Don't Believe Allan Savory's Hype: Cows Will Not Save the Planet

Sierra magazine editor Jason Mark is skeptical about grazing guru Allan Savory.

By Jason Mark

February 27, 2017


Cartoon by Joel Pett

A few years ago, I finally did something I'd wanted to do for a while: I gave up beef. I'll admit that I do still eat meat, but I'm what you could call a conscientious carnivore. I strive to buy pork and chicken only from the folks at the farmers' market, the local sustainable butcher, or ranches that have Animal Welfare Approved certification. But given what I know about global climate change, and given what I know about ruminants' penchant for spewing heat-trapping methane, I couldn't justify the steak any longer. (Yes, vegans, I hear you. For my take on the ecological ethics of meat-eating, there's more online at

I hadn't been off the beef bandwagon long when I learned about the work of an iconoclastic rancher named Allan Savory, whose techniques of "holistic management" have become fashionable among sustainable agriculture folks. He claims that cows can actually be beneficial if they stimulate soil microbes that can sequester carbon. This sounded like an incredible win-win, and it made me reconsider my no-beef pledge. Perhaps we could have our planet and eat it, too.

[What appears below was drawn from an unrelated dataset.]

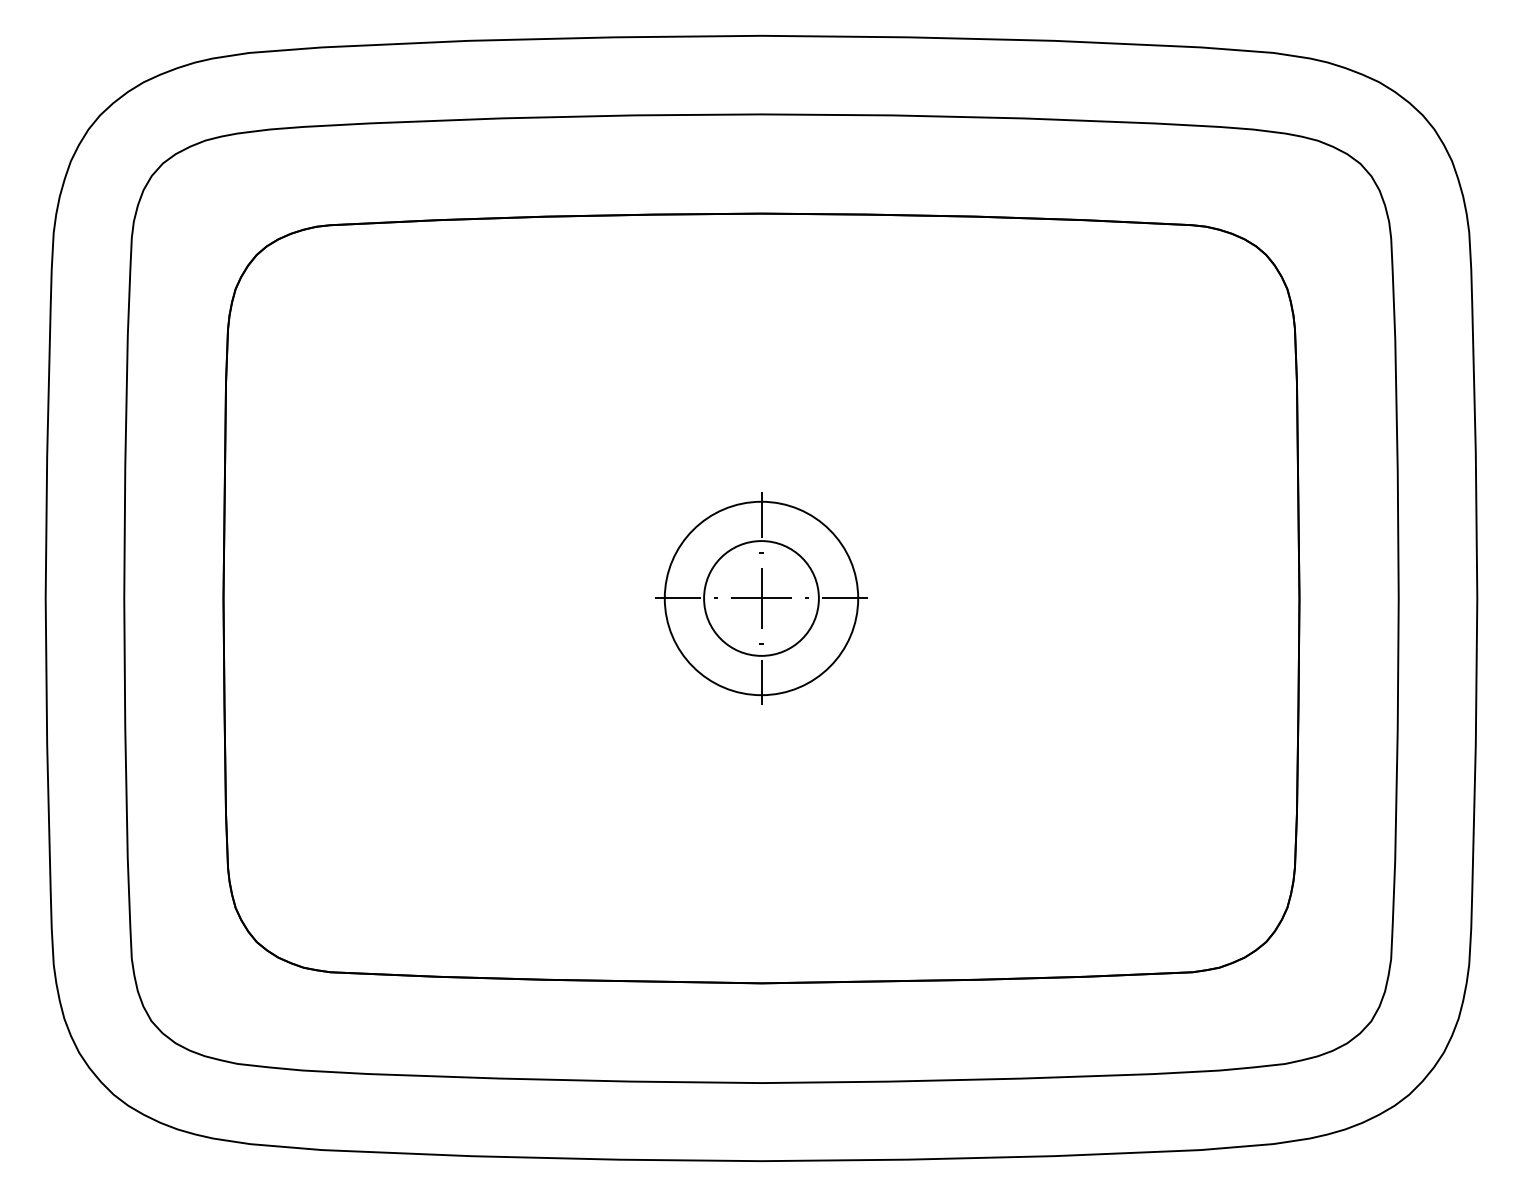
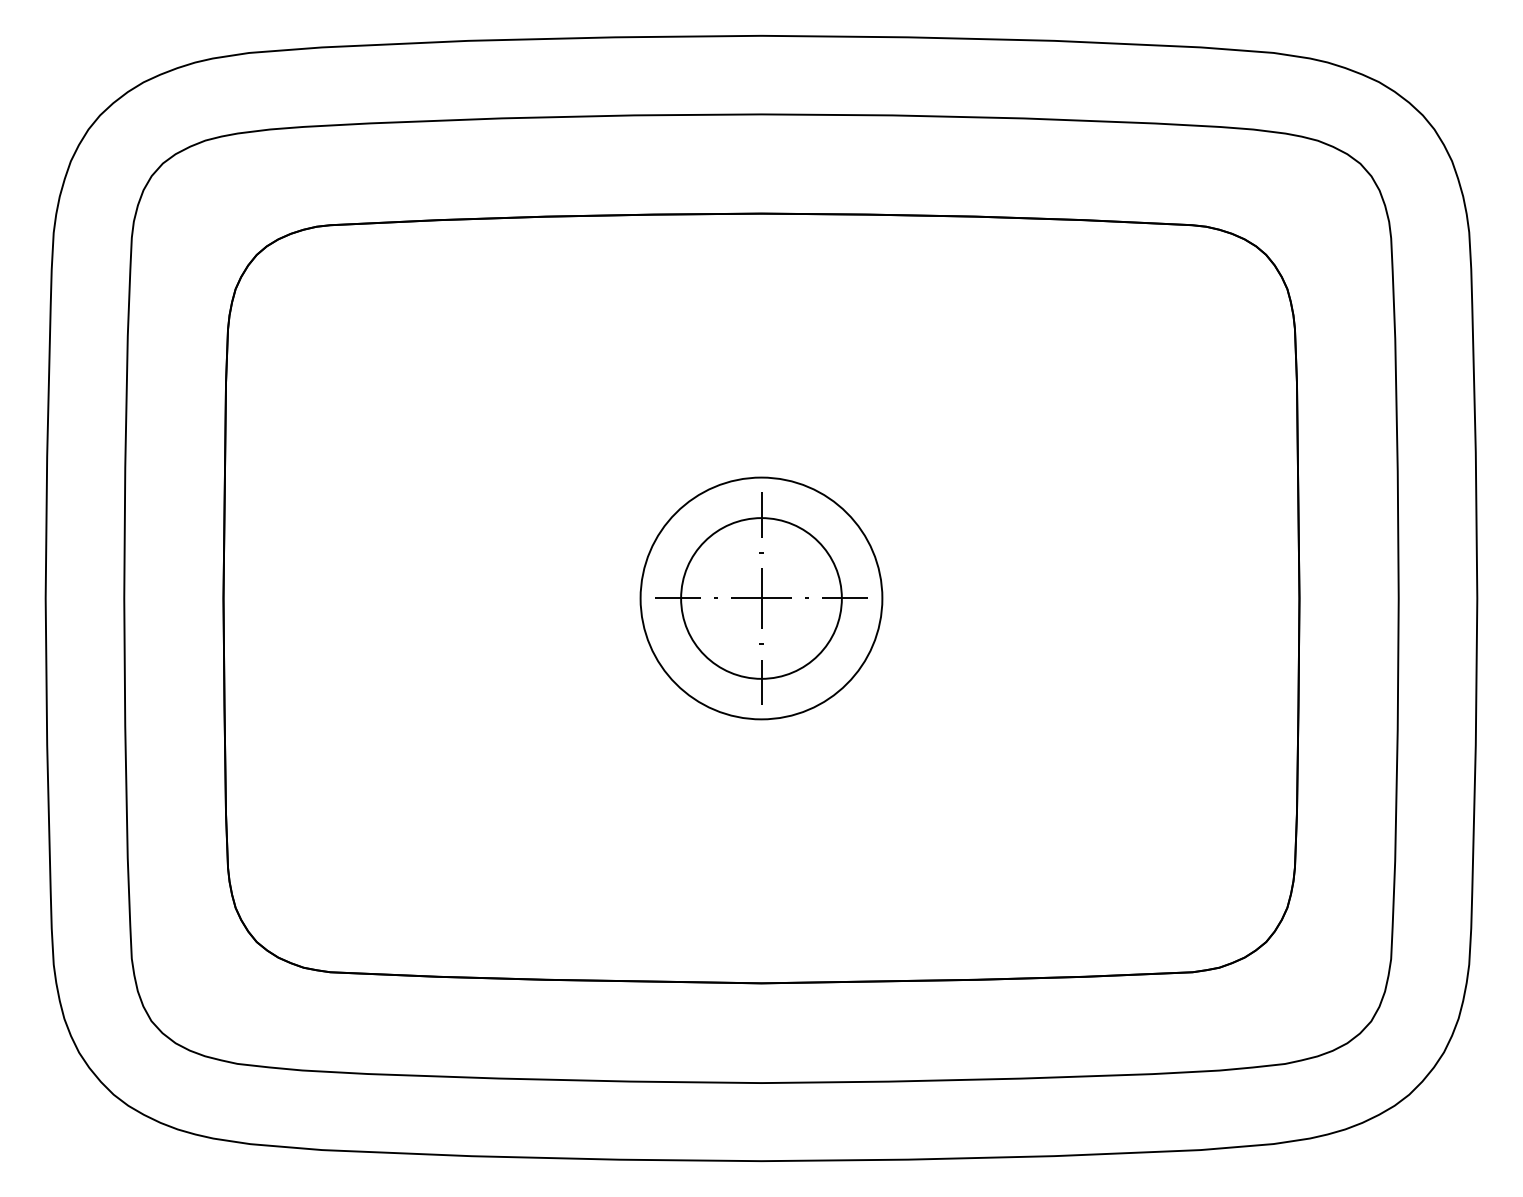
circle at (761, 598) diameter: 115 px -> 161 px
circle at (761, 598) diameter: 193 px -> 242 px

There's just one major problem with Savory's pitch: It doesn't pass the sniff test. For this issue's cover story (page 34), rangelands writer Christopher Ketcham went deep into Savory's ideas and found them to be unsubstantiated. Grasslands experts and agroecologists are baffled by many of his notions. "We find all of Mr. Savory's major claims to be unfounded," a 2013 report in the journal of the Society for Range Management concluded.

Undaunted—to say nothing of unembarrassed—by his lack of replicable evidence, Savory travels the world giving talks and trumpeting his bold philosophy. During a spring 2015 symposium at an organic farm in Northern California, I heard him say, referring to his idea that we must add millions of cattle to the landscape, "We have only one option. There is not another alternative, OK? Many scientists got angry with me when I put that in my TED Talk. Well, now I put it in bold."

To borrow, and twist, a line from George H.W. Bush, this is voodoo agronomics. If no one was listening, Savory's unsupported theory would be little more than wishful thinking. Considering the following and influence that he's built up, it's more like political malpractice.

Until someone conclusively proves that any benefits cattle hooves might have for the soil can offset a bovine's naturally gassy state, I'm going to stick by my original commitment. I'm going to keep beef off my plate.

This article appeared in the March/April 2017 edition with the headline "Voodoo Agronomics."